Here You Are will be used as a first English book, and I am hoping the children and I will start a conversation about art, writing, publishing, and even about their experiences as they take Here You Are to other children in their community to help with difficult times with a little Here You Are magic.
As far as "giving back" goes - it first struck me as amazing that a soldier would feel that way. I guess it is because to him the military is his profession, the way he feeds his family and the way he grows as a human being facing the challenges of his work. To me, though, these jobs, where one puts one's life on the line for other people, are already making a gigantic difference. It must be hard to feel like one is making a contribution when one has to go to a country and raise hell before that country can put itself back together again in a better version of itself - but a contribution it is.
The British Army and its allies did this for Germany. At my son's wedding two years ago a former US fighter pilot who had bombed Cologne during World War II, sat next to my mother who had been a little girl then.

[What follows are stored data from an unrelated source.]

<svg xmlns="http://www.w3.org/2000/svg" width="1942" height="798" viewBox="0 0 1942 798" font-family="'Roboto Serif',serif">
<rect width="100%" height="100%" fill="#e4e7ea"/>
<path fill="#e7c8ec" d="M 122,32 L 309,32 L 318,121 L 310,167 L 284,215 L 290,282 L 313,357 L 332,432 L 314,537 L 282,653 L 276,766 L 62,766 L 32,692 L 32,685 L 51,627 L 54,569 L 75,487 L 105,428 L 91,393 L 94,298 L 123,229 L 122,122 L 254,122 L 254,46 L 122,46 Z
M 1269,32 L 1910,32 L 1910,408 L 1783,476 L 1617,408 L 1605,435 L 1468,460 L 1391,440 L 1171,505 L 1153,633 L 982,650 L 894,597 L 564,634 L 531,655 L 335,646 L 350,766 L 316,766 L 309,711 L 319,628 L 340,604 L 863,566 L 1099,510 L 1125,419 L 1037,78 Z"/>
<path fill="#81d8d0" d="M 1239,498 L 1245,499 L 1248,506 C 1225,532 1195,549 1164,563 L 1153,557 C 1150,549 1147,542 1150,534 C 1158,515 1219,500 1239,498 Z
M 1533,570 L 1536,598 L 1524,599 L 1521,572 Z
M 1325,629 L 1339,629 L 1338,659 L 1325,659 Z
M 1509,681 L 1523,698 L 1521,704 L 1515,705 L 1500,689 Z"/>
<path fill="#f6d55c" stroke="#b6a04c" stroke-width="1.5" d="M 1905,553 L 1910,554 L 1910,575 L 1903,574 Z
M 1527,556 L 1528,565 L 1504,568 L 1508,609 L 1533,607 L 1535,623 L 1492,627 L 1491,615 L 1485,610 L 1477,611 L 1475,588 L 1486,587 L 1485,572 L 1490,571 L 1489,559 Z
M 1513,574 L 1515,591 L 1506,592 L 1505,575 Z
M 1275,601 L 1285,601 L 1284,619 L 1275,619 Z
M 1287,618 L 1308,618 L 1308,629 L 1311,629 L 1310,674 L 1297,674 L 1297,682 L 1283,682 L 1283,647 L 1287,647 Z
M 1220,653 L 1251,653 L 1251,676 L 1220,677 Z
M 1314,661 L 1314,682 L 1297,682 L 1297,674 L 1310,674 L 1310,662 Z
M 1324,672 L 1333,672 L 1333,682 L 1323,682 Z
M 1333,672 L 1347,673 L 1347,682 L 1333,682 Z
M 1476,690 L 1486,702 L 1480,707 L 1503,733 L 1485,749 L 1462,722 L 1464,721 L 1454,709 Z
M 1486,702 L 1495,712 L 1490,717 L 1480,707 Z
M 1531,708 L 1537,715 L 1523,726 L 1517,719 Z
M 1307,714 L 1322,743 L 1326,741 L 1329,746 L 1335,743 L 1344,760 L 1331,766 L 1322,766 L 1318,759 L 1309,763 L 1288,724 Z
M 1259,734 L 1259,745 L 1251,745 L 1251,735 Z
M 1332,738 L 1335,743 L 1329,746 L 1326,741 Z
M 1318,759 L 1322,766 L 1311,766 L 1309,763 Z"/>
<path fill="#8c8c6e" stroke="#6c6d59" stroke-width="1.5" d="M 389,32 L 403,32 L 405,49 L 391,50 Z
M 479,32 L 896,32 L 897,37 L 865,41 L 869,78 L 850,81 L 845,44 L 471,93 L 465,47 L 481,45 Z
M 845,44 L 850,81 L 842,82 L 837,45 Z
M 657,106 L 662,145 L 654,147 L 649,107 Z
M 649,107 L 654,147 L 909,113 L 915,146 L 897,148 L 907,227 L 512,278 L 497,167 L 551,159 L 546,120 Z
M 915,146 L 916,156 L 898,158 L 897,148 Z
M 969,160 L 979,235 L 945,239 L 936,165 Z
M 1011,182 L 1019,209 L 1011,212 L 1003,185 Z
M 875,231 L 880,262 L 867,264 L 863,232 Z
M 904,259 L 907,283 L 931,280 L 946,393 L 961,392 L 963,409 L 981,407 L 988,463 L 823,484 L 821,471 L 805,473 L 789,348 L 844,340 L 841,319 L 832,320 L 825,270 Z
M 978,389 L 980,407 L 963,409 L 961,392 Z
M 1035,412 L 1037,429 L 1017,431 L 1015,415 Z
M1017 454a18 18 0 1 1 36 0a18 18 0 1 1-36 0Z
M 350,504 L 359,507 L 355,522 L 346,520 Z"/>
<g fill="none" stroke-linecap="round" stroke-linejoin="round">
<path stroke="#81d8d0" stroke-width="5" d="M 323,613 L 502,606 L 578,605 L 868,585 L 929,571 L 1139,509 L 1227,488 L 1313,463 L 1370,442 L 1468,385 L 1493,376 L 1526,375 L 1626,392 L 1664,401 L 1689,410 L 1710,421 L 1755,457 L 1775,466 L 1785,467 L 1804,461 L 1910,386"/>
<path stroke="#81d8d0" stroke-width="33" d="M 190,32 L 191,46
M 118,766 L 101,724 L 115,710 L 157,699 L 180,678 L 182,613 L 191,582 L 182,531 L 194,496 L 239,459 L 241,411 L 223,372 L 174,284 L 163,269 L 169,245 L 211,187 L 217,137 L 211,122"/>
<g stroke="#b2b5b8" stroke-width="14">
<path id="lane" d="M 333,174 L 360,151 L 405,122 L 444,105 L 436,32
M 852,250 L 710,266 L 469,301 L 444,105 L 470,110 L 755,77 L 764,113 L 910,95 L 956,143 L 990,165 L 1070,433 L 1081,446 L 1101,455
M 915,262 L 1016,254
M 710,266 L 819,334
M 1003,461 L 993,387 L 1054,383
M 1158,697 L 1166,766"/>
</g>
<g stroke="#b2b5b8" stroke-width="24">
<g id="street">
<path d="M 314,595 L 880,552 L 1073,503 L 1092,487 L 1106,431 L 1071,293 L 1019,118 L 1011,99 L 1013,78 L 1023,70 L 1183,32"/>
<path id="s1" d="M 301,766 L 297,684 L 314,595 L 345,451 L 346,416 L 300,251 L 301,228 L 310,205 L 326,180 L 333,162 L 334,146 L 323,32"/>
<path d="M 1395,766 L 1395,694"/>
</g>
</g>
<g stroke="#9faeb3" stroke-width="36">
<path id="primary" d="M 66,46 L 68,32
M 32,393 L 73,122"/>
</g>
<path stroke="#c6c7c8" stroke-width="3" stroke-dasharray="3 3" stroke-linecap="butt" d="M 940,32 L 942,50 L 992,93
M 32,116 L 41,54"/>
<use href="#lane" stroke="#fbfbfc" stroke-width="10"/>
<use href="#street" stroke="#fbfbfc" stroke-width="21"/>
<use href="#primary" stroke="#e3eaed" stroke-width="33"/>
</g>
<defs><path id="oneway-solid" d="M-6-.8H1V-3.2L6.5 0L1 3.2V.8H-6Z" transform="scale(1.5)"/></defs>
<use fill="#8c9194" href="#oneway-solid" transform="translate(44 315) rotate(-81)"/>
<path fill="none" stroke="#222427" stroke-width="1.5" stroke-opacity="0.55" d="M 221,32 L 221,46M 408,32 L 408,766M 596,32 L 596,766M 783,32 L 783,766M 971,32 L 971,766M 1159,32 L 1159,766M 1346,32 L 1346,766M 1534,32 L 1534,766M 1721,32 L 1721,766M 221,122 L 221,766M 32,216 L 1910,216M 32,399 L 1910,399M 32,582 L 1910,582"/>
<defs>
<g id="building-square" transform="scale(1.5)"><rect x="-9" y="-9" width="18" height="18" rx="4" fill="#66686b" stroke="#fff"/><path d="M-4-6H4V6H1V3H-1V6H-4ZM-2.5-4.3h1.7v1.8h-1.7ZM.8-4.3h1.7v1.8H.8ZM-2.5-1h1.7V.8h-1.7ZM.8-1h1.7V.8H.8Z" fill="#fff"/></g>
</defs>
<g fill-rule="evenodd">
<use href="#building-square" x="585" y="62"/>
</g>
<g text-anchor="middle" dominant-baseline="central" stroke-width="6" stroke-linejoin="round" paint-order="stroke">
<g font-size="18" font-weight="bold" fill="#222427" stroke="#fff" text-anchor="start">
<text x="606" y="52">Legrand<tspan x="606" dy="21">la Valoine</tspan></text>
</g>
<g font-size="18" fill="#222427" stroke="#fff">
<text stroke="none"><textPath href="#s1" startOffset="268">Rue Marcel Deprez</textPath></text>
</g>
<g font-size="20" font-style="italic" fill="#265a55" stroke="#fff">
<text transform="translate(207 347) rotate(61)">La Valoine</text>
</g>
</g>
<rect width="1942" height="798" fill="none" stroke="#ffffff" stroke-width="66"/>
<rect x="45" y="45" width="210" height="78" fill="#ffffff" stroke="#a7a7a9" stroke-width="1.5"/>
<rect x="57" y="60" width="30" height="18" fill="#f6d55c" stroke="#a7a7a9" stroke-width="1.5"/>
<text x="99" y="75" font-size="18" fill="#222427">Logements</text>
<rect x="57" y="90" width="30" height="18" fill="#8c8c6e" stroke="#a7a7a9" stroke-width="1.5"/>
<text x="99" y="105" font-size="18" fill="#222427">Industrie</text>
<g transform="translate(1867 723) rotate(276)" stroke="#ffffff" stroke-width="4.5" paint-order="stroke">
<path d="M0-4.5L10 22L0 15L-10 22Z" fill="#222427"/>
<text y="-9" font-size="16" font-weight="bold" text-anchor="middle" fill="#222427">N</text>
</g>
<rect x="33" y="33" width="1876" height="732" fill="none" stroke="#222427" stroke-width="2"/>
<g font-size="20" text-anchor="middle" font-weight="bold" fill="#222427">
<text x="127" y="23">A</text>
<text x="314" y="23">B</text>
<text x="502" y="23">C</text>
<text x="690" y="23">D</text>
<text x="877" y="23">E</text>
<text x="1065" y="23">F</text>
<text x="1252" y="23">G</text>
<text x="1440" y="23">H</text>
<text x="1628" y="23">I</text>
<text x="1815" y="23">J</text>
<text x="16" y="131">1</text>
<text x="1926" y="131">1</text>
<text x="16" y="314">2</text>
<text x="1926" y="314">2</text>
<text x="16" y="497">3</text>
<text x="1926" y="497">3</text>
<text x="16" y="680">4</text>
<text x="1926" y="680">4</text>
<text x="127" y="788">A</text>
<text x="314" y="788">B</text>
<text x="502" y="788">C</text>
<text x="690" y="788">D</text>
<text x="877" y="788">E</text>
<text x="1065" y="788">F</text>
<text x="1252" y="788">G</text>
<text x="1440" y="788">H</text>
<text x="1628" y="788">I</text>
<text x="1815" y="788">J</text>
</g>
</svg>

Every time, and mostly in the middle of the night, when his airplane and the whining of his bombs set off the warning sirens in Cologne, she had to rush into hiding down into the bomb shelter in her basement trembling for her life. Cologne was bombed to the ground. He hated his assignment, but he knew who he was fighting.
65 years later, my mother hugged him and thanked him with all her heart, for what he had done for Germany and the world. You should have seen the serene happiness on both of their faces. No use to all the ones who perished - true - but my mother's uncles and grandfathers who died during that war, would have rejoiced in this little dinner scene.